These rights may include the right to actively oppose or support 
the management of such companies.  Since the fund invests 
primarily in fixed-income securities, this proposal will not 
impact the majority of the fund's investments.  Nevertheless, 
Putnam Management believes it would be in the best interest of 
the fund to eliminate the restriction.

Putnam Management believes that eliminating this restriction will 
allow the fund maximum flexibility to protect the value of its 
investments through influencing management of companies in which 
it invests.  Although Putnam Management believes that the fund 
currently may engage in such activities without necessarily 
violating this restriction, it believes that eliminating the 
restriction will eliminate any potential obstacle to the fund in 
protecting its interests as a shareholder.

This area of corporate activity is highly prone to litigation, 
and whether or not the restriction is eliminated, the fund could 
be drawn into lawsuits related to these activities.  The fund 
will direct its efforts toward those instances where Putnam 
Management believes the potential for benefit to the fund 
outweighs potential litigation risks.

■ Data section:
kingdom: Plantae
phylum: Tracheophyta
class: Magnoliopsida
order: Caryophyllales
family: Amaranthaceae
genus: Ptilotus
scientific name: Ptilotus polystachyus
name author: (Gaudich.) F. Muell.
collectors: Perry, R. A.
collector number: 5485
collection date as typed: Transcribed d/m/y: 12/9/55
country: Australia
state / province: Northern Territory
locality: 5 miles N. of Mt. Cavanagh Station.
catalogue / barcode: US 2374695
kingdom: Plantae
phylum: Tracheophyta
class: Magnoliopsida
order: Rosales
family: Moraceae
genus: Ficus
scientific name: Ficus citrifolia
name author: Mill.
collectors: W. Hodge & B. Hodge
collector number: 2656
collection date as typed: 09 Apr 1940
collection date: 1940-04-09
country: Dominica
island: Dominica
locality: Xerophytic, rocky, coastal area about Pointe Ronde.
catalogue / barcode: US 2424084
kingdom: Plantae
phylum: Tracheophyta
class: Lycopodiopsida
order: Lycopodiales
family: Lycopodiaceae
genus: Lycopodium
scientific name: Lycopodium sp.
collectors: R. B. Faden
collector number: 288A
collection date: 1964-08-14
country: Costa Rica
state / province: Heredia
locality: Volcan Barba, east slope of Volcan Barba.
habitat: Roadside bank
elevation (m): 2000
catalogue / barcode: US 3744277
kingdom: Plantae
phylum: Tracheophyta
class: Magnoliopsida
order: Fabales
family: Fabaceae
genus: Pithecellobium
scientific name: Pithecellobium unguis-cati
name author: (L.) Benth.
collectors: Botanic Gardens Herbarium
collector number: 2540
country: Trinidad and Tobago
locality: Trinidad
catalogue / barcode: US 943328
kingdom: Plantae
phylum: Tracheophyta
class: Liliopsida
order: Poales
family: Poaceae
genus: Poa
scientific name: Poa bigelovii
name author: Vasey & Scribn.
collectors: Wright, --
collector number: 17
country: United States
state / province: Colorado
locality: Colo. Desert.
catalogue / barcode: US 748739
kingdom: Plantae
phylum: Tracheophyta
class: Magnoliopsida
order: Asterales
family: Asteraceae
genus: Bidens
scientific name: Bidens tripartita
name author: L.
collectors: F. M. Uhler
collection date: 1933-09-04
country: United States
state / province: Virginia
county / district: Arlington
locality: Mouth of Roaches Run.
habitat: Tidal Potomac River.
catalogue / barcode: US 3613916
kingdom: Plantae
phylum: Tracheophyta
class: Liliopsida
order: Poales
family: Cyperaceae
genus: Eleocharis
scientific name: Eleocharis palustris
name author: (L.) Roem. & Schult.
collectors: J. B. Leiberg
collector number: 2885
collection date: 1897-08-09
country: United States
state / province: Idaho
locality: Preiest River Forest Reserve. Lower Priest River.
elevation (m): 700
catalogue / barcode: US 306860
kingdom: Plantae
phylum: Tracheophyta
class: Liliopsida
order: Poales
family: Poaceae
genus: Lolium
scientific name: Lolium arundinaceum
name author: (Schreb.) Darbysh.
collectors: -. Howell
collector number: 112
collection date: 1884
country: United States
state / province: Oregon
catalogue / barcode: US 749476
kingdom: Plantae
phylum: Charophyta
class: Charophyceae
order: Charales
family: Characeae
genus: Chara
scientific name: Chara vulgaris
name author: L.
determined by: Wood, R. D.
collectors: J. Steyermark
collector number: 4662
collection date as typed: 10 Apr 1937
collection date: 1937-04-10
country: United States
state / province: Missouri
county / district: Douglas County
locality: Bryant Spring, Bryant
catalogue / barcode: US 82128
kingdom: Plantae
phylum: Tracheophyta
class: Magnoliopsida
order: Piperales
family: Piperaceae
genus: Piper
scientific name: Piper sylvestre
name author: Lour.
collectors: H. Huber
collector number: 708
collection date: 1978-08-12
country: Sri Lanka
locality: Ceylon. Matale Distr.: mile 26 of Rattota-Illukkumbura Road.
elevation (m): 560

■ Written instruction 1:
According to the fund restriction text, what kind of securities does the fund invest in primarily?
■ Written instruction 2:
Rewrite the stretch of the fund restriction text from "Putnam Management believes that eliminating" through "as a shareholder.", renaming "restriction" as "limitation".
Use only the fund restriction text, not the material.

■ Reply 1:
Fixed-income securities.

■ Reply 2:
Putnam Management believes that eliminating this limitation will 
allow the fund maximum flexibility to protect the value of its 
investments through influencing management of companies in which 
it invests.  Although Putnam Management believes that the fund 
currently may engage in such activities without necessarily 
violating this limitation, it believes that eliminating the 
limitation will eliminate any potential obstacle to the fund in 
protecting its interests as a shareholder.